• **Work to complete**:
1. In the player profile, rename "Cambridge United" to "Cambridge City" in the part that opens with "- 1984: → Bristol" and closes with "United / 79 / (7)", and give that part again.
2. Extend the Paul James Raynor profile with what follows its last line.

• **Document section**:
═══

Personal information
- Full name: Paul James Raynor
- Date of birth: 29 April 1966 (age 60)
- Place of birth: Nottingham, England
- Height: 6 ft 0 in (1.83 m)
- Position: Midfielder

Team information
- Current team: Bristol Rovers (assistant head coach)

Youth career
- Nottingham Forest

Senior career*
- Years: Team / Apps / (Gls)
- 1984–1985: Nottingham Forest / 3 / (1)
- 1984: → Bristol Rovers (loan) / 8 / (0)
- 1985–1987: Huddersfield Town / 50 / (9)
- 1987–1992: Swansea City / 191 / (27)
- 1988: → Wrexham (loan) / 6 / (0)
- 1992–1993: Cambridge United / 49 / (2)
- 1993–1995: Preston North End / 80 / (9)
- 1995–1997: Cambridge United / 79 / (7)
- 1997: Guangdong Hongyuan / 10 / (1)
- 1998: Leyton Orient / 15 / (0)
- 1998–1999: Kettering Town
- 1999–2000: Ilkeston Town
- 2000–2001: Boston United
- 2001: King's Lynn / 5 / (0)

═══

• **Provided records**:
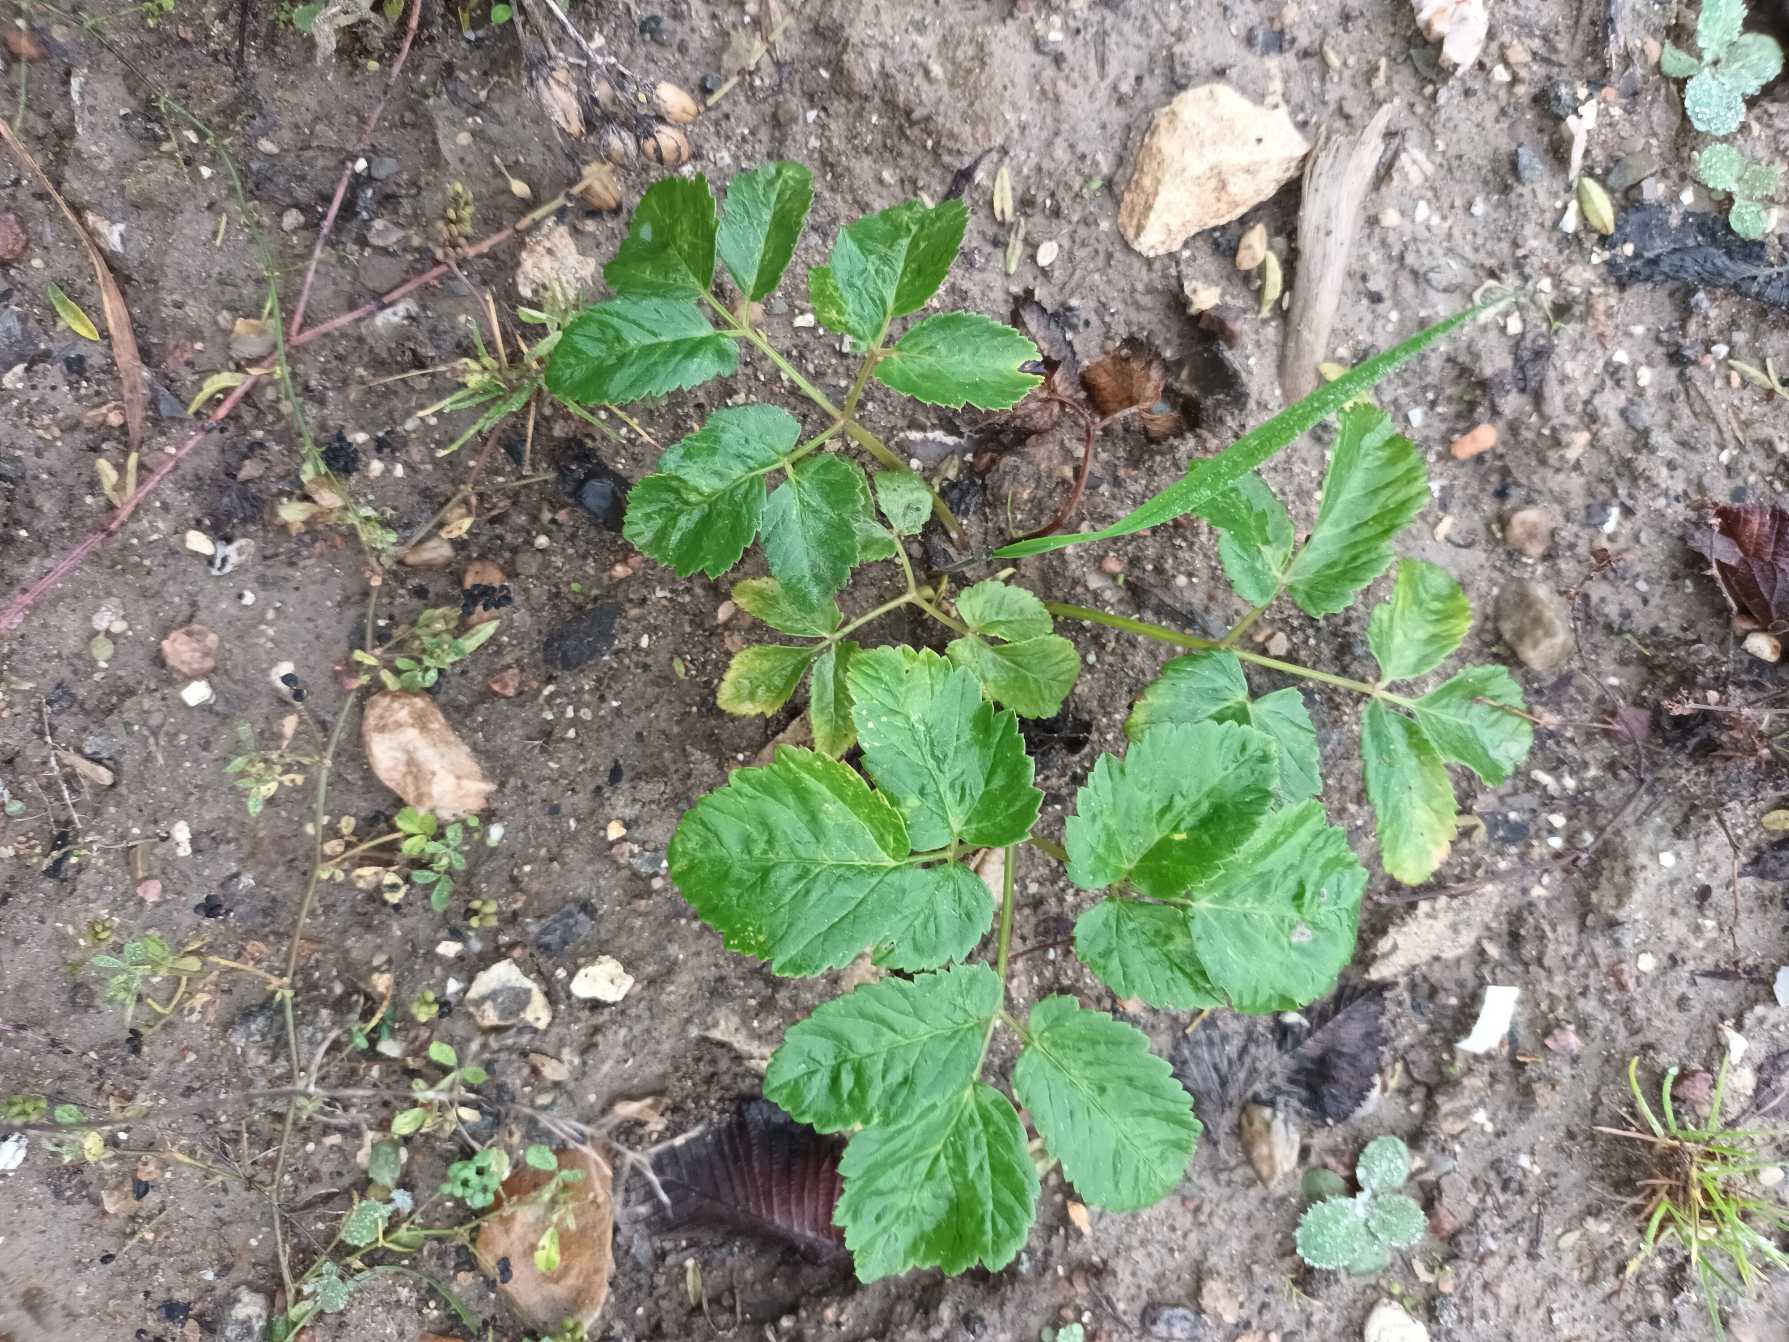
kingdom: Plantae
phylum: Tracheophyta
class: Magnoliopsida
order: Apiales
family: Apiaceae
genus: Aegopodium
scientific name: Aegopodium podagraria
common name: Skvalderkål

═══

• **Answers to the exercises**:
1.
- 1984: → Bristol Rovers (loan) / 8 / (0)
- 1985–1987: Huddersfield Town / 50 / (9)
- 1987–1992: Swansea City / 191 / (27)
- 1988: → Wrexham (loan) / 6 / (0)
- 1992–1993: Cambridge City / 49 / (2)
- 1993–1995: Preston North End / 80 / (9)
- 1995–1997: Cambridge City / 79 / (7)

2.
- 2001: Hednesford Town / 11 / (0)
- 2001: Gainsborough Trinity
- 2002: Ossett Albion
- 2002–2004: King's Lynn / 68 / (1)
- 2007–2009: Crawley Town / 4 / (1)

Managerial career
- 2001: Hednesford Town
- 2004–2006: Boston United (assistant manager)
- 2006–2007: Boston United
- 2007–2012: Crawley Town (assistant manager)
- 2012–2015: Rotherham United (assistant manager)
- 2015–2016: Leeds United (assistant head coach)
- 2016–2018: Mansfield Town (assistant head coach)
- 2018–2019: Peterborough United (assistant manager)
- 2019–2022: Gillingham (assistant manager)
- 2022–2024: Stevenage (assistant manager)
- 2024–2025: Rotherham United (assistant manager)
- 2025–: Bristol Rovers (assistant head coach)

= Paul Raynor =

English footballer

Paul James Raynor (born 29 April 1966) is an English former professional footballer who played as a midfielder. He has worked as assistant manager under Steve Evans at Rotherham United, Leeds United, Mansfield Town, Peterborough United, Gillingham and Stevenage. He is currently assistant head coach at Bristol Rovers.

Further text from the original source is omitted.